Very. Exposing and eliminating corruption has been the cornerstone of my political career. I think it would help to give the Inspector General's Office more funding and autonomy to audit and investigate various agencies and programs. I have also long supported establishing the Attorney General as an elected, rather than appointed, office in order to ensure that law enforcement is not unduly influenced by the current Administration. An elected AG would have much more power to enforce existing laws, weed out questionable contracts and keep Government officials in check.

9. What is the most viable solution to Government Employees Retirement System payouts exceeding revenues, and what w
ill you do to advance the implementation of this solution?

Government officials created a situation where the pensions of innocent Government employees are at risk and leaders must seek creative solutions to handle this problem. First, productive Government employees that reach retirement age should be offered incentives to stay on in order to reduce the numbers of people filing for benefits. These experienced employees are needed, particularly in troubled agencies such at the Department of Education. Next, the Government must look for a new source of revenue dedicated towards making up for the GERS shortfall. Government employees must not be made to pay the price for mistakes made by the officials they elect, however, they should keep these mistakes in mind on Election Day.
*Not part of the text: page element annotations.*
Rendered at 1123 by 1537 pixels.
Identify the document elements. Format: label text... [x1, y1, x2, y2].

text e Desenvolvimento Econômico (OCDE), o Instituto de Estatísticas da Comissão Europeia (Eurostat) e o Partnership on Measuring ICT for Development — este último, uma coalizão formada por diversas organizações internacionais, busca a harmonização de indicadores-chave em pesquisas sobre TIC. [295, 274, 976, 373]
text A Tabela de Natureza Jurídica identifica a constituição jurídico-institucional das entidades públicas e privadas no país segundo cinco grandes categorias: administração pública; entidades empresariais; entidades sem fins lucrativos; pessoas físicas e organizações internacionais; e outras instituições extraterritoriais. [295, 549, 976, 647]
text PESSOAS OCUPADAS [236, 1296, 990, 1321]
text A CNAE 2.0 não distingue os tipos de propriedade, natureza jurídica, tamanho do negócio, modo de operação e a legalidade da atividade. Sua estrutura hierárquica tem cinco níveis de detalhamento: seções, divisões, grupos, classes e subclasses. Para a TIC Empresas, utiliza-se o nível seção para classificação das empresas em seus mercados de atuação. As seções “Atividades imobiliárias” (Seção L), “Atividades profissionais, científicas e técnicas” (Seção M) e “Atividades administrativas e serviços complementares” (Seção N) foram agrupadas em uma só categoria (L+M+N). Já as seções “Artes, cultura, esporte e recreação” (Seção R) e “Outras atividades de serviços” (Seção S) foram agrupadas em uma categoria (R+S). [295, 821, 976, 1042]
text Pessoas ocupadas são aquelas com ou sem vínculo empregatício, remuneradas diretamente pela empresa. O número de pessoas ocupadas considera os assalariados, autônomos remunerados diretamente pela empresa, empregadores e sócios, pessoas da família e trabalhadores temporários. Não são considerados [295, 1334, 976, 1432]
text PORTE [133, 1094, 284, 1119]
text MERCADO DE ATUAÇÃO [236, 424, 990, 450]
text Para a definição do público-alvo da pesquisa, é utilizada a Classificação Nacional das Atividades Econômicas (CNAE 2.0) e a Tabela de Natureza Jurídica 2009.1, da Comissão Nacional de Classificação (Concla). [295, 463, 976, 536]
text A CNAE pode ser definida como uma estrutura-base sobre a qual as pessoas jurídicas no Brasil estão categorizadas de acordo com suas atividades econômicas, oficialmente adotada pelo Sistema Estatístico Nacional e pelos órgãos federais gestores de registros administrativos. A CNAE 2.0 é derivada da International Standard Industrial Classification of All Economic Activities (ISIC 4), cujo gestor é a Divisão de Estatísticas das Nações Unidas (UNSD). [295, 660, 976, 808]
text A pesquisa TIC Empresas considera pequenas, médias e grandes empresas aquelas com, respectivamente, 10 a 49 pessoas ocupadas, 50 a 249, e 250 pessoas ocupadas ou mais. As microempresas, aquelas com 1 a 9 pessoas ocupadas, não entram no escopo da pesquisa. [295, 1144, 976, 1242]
10. What is the most viable solution to government spending exceeding revenues, and what will you do to advance the implementation of this solution?
The most viable solution is to cut spending and to increase revenues. I have proposed significant cuts, such as the 25 percent reduction the Legislature's budget to accompany the reduction in the number of senators. If my legislation had been approved by my colleagues we would have saved as much nearly $9 million this year! Additionally, as I stated above, the cruise ship industry and other big businesses have yet to make their fare share of contributions to this community. By making creative spending cuts and enhancing revenues through, for example, reforms at the EDC and the Port Authority, we can easily balance our budget. I will continue to push for such creative solutions and the elimination of waste and corruption.

11. How do alignments between majority and minority blocs in the Legislature and adversarial relationships between the legislative and executive branches of government serve the best interests of the people of the Virgin Islands?
Our democratic system allows for a certain level of adversarial action and, indeed, this "checks and balance" system helps to keep all branches of Government in line. However, here in the Virgin Islands we have taken this to the extreme and to the detriment of our entire community. We saw this in action in January of 2001 when the 24th Legislature Majority took office. In an effort to get all senators to line up behind them, the present Majority Block took away nearly all of the non-aligned senators' resources and worked to block my legislation and initiatives at every turn. We were elected by the public and deserve equal opportunity to perform our duties. The present Majority took this way too far, even blocking important, but innocuous, legislation such as my bill to increase penalties for animal cruelty and neglect. They took these actions, not in the best interest of the community, but in order to punish me for not joining their Majority. This does not behoove us as a Legislature or a community.